Tip #297- Preparing for Emergencies - Part 5 - We've discussed financial, job loss, and health-related emergencies in Parts, 2, 3, and 4, of this series. . Today we're going to discuss natural or large-scale community emergencies. One area of our lives that we have little control over is weather or wide-scale emergencies. They come in the form of hurricanes, earthquakes, tornaadoes, and terrorism. When they hit, the whole community is often going through the same emergency as you. Unlike with the other emergencies we mentioned - job loss, health issues, and large expenses when there are other people around you who are living their lives ordinarily and can stip in to help - in this type of emergecny, most everyone around you is in the same circumstances. Most likely, the only thing that will help is having prepared in advance.
What are the types of things you can do to prepare for this type of emergency? First, try to figure out what is the most typical emergency that could happen based on where you live? If you live in Kansas, a tornado would be a common possibility. If you live in Florida, a hurricane would me the msot likely. While things are calm, plan an emergency preparedness kit. For example, if you live in Florida, have hurricane shutters installed on your windows or have wood boards sized to your windows for your use. Keep your gas tank full from August until November so you can get out of town without stopping or waiting in long gas lines. Keep gallon bottles of water in your hosue. Have flashlights ready and batteries charged or new in the package. Keep packaged food that you can take with you if you need to leave or if you lose power, if you decided to stay. Have a plan on where you would go if a hurricane hits - Aunt Sue's in the northern part of the state or a hotl in Georgia? Most people will be scrambling once they hear the news of a hurricane coming on the television.
By being prepared, you can be one step ahead of the rest of the community who are in need of necessities or are fleeing. Also, having these things in place before the emergency strikes assures you that you will not be paying top dollar for necessities, and the cost will have already been mostly spent and spread out. If you have to flee, the hotel and food costs while you are away can fall under your emergency fund. The more prepared you are in advance, the less impact you will have of the emergency.
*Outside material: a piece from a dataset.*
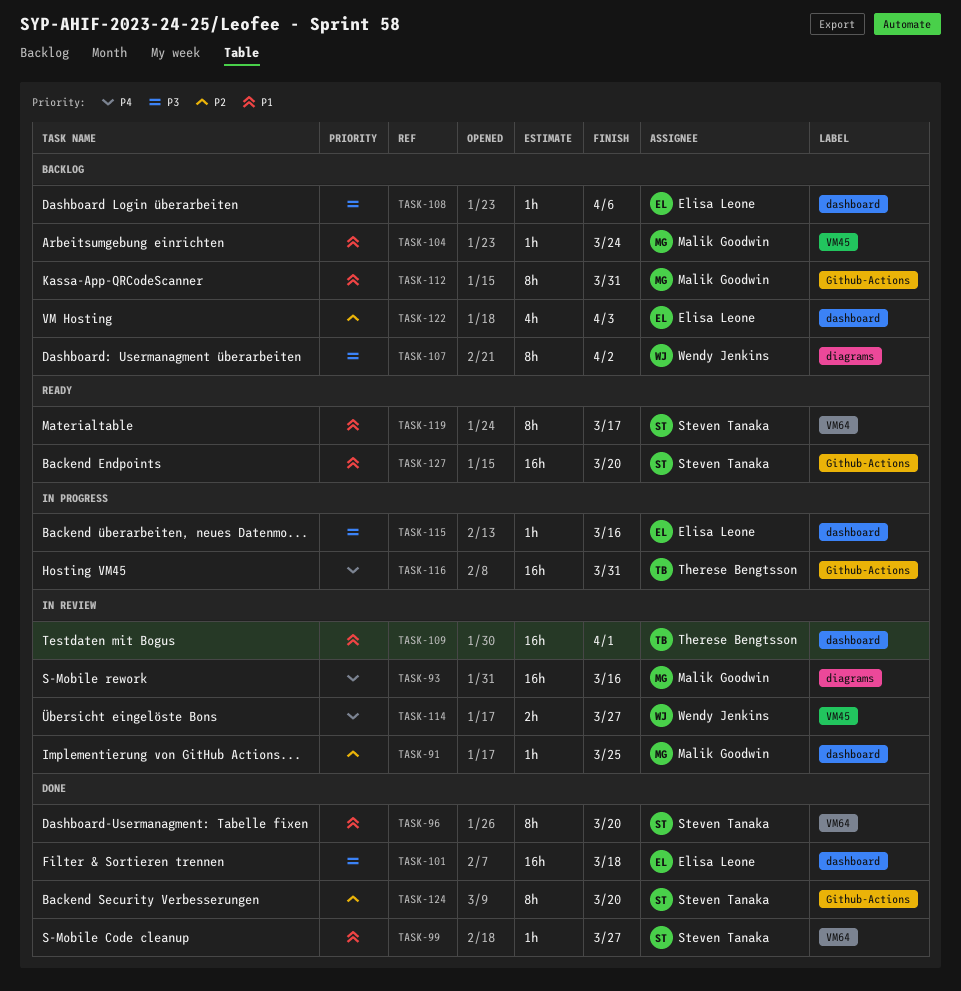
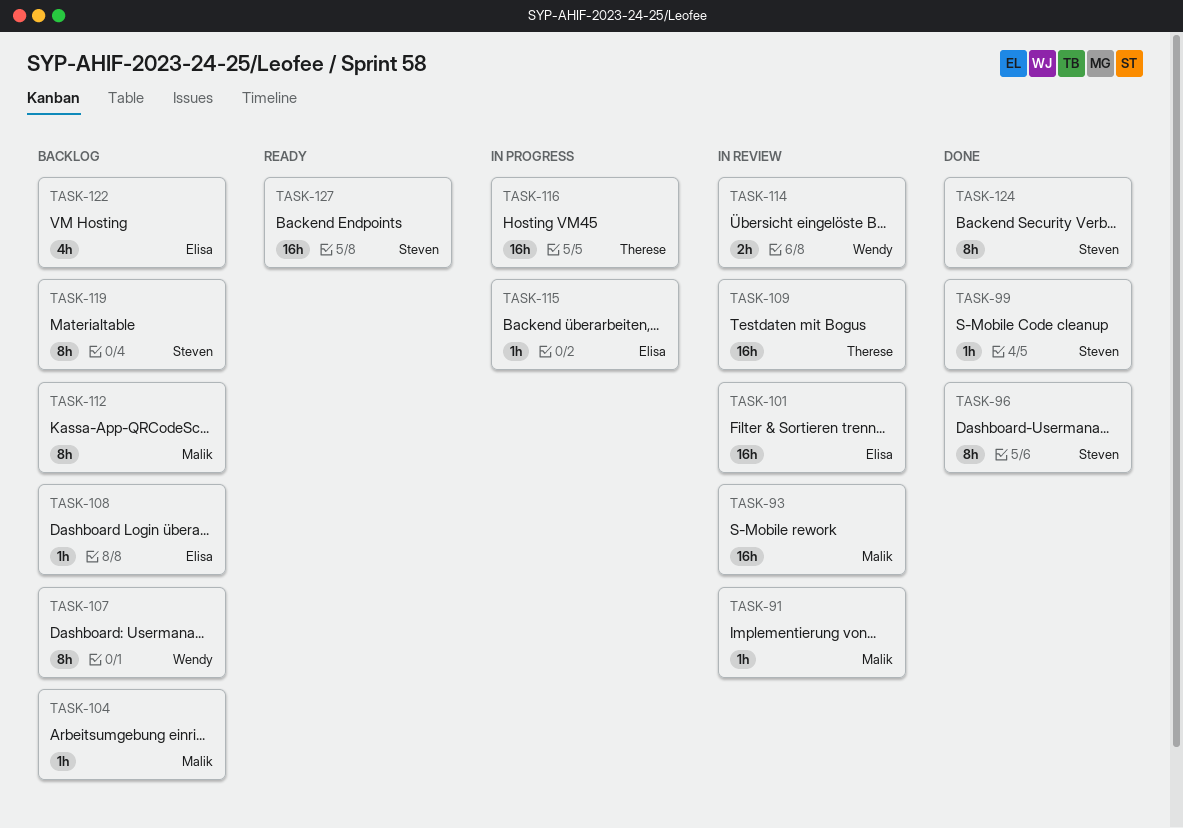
TASK-101, status: Done -> In review
TASK-119, status: Ready -> Backlog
IRL - We often think of Mother Nature-type emergencies as very infrequent events. But, in reality, depending on where you live they can happen more often. Even if they don't turn out to be as devastating as Hurricane Katrina, we are often in emergency mode before we know the extent of the impact. In the past 15 years alone, I have dealt with two hurricanes, 9/11, and some smaller-type emergencies such as a flea infestation, and sniper attacks in our city. While none of them left me homeless, each of them caused extra expenses, sudden change of plans, and had emotional consequences.
One hurricane happened while we were visiting in Florida. After a hasty packing job and closing of hurricane shutters, we needed to get home to Virginia. We had tickets to return home on the Auto Train, but with a hurricane forecast, the train was cancelled. We suddenly had to drive home, along with the thousands of other people escaping South Florida. What is normally a 5-hour ride became 9 hours. Looking for gas on the overpacked highways became a search in futility. Using our cell phone, we were able to call ahead to hotels in Georgia for a place to stay. And luckily we made it out of the path of the storm. While it wasn't as devastating as other hurricanes, it caused a lot of damage to our condo community. Some buildings were left without electricity and roofs, while others, including ours, were spared. But trees had to be replaced, condo and isnruance fees went up, so we paid for the mess for years afterwards.
The other hurricane, Hurricane Isabel happened in Virginia. It totally flooded our basement because the electricity went out and our sump pump stopped working. We had just months earlier put down brand new carpeting that needed to be replaced. A huge tree fell in our backyard in the storm, too. We were without electricity for just about half-a-day, while friends of ours were without it for 3 days! We had carpeting costs, tree removal costs, stump-grinding costs, cleanup costs, last-minute pay-whatever-they're-asking costs, in addition to the emotional upheaval it caused our family. We ultimately bought a battery-backup sump pump and a generator as a result of that storm so we could be prepared for the next one.
Living in the DC metropolitan area on 9/11/2001 was an emotional time. On top of that, I was 7 months pregnant. Nothing could prepare anyone emotionally for that tragedy. As a result, though, a lot of people came up with disaster preparedness plans - for when the unthinkable happens. My good friends wrote out a plan about how if something similar happened, they would meet up at their church, with her husband walking from work to get there. Our county came up with brochures on what do if tragedy strikes close to home.
While we never can be fully prepared for anything that Mother Nature or an enemy throws at us, we can definitely take some steps to ease the effect the destruction places on us. Having money in an emergency fundy is one large step toward that goal.